Commercial transport, particularly heavy-duty freight vehicles, is another key contributor to London's air pollution. These vehicles produce more pollution than most passenger cars, and congestion exacerbates the problem, with vehicles stuck in traffic emitting pollutants for extended periods. The Centre for London has been researching ways to create a more sustainable freight and logistics ecosystem in the city.

Additionally, industrial and construction activities, including waste management and energy from waste plants, contribute to air pollution.

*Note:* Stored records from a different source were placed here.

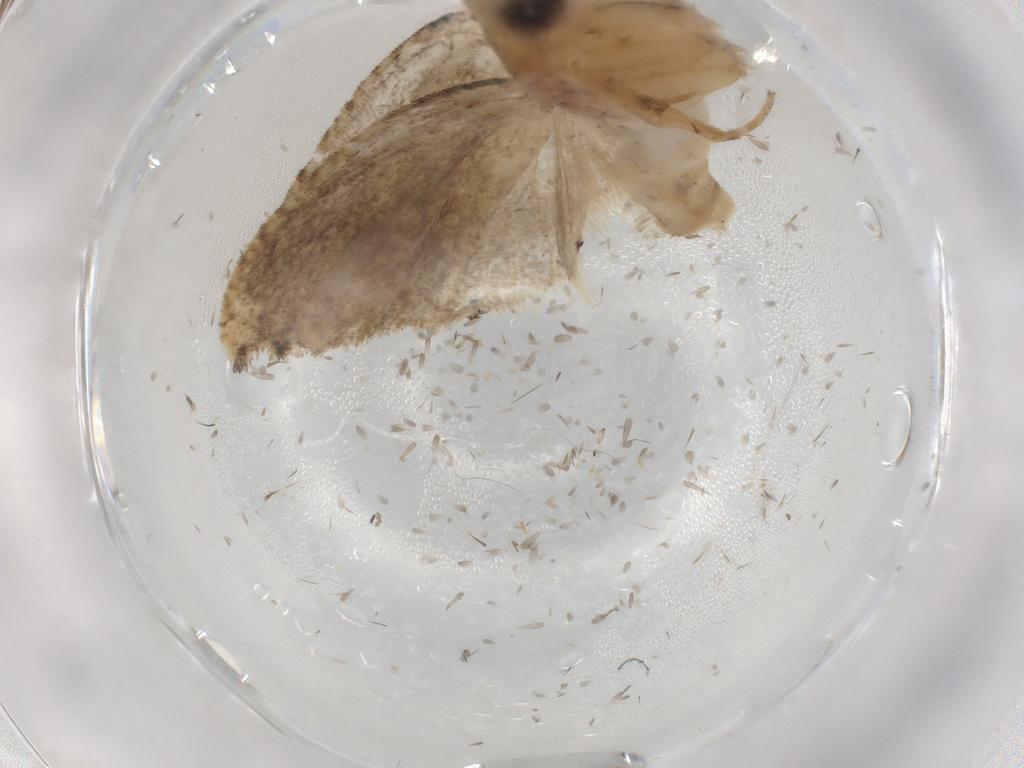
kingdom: Animalia
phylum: Arthropoda
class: Insecta
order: Lepidoptera
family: Tortricidae
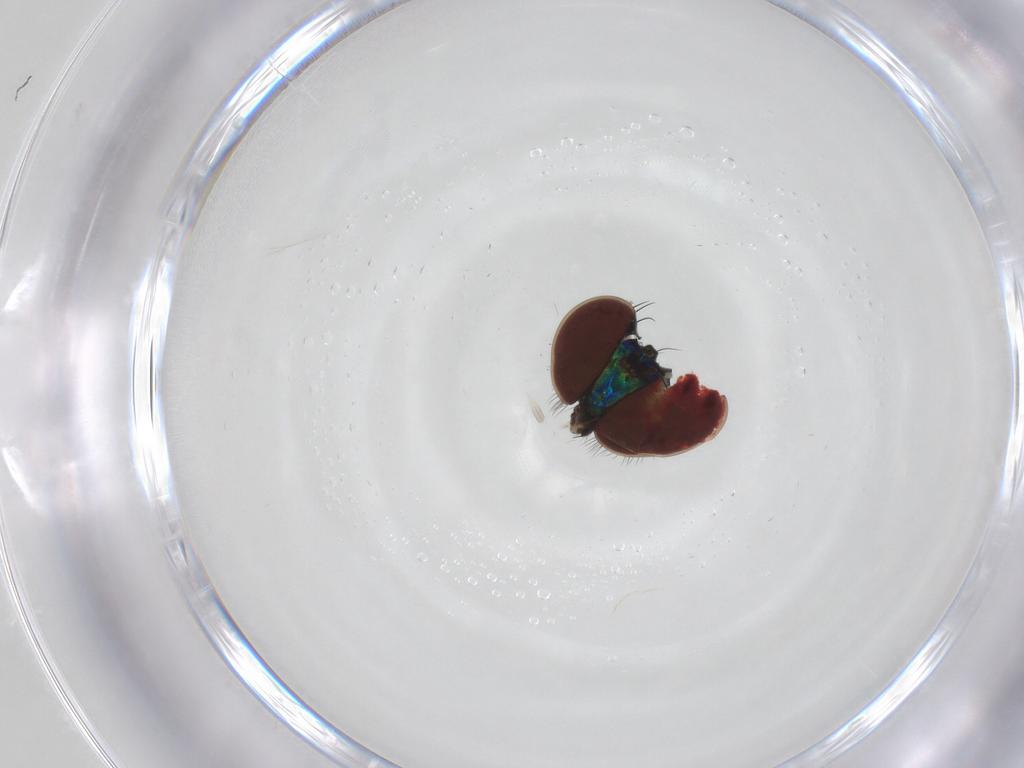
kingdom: Animalia
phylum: Arthropoda
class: Insecta
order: Diptera
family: Dolichopodidae
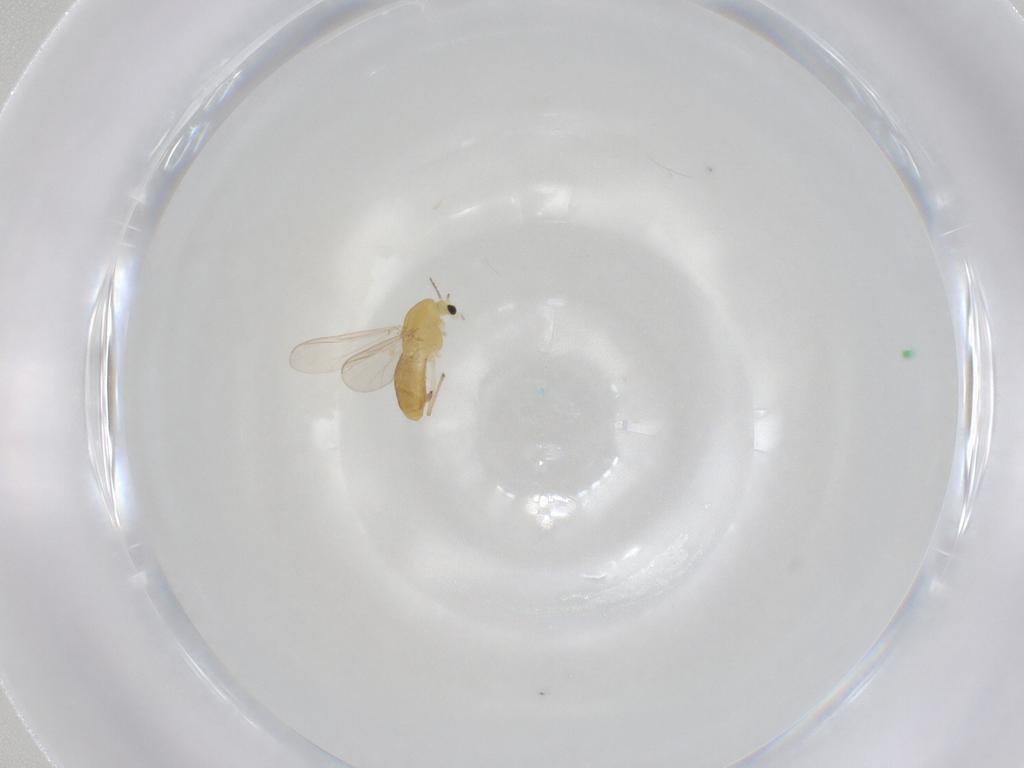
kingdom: Animalia
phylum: Arthropoda
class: Insecta
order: Diptera
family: Chironomidae
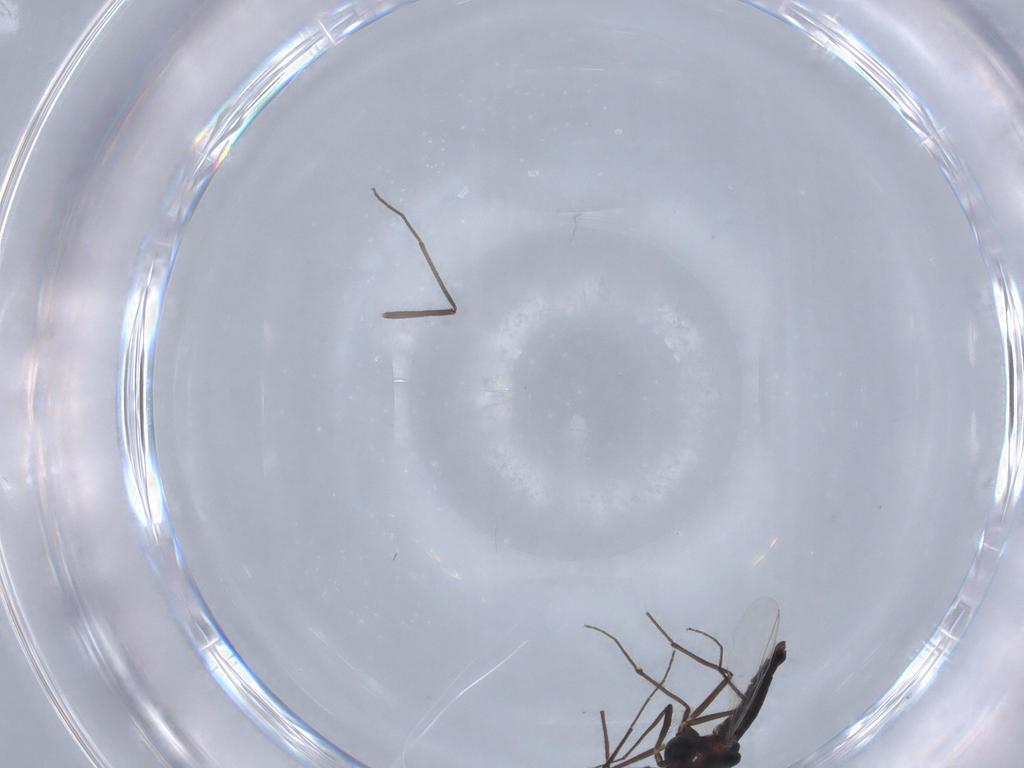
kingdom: Animalia
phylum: Arthropoda
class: Insecta
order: Diptera
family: Chironomidae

Construction sites, machinery, and diesel generators also play a role in emitting harmful pollutants.

London has been taking initiatives to tackle air pollution, such as implementing a Low Emission Zone (LEZ) and introducing the world's first Ultra Low Emission Zone (ULEZ), which requires vehicles to meet stringent emissions standards or pay a fine. These measures have shown early signs of success, with significant improvements in NO2 levels within the ULEZ.

Frequently asked questions

The single biggest cause of London's air pollution is road vehicles, which produce half of the city's nitrogen oxides and particulate matter.

Air pollution has been linked to a range of health issues in Londoners, including asthma, lung disease, cancer, and an increased risk of developing dementia. In 2013, air pollution was listed as the cause of death for a nine-year-old girl, Ella Adoo-Kissi-Debrah, who died following a severe asthma attack.

The city has implemented policies to reduce emissions, particularly from road transport, and the Ultra Low Emission Zone (ULEZ) has helped cut the number of older, polluting vehicles on the road. However, more needs to be done, especially in outer London boroughs, where the greatest number of deaths related to air pollution occur.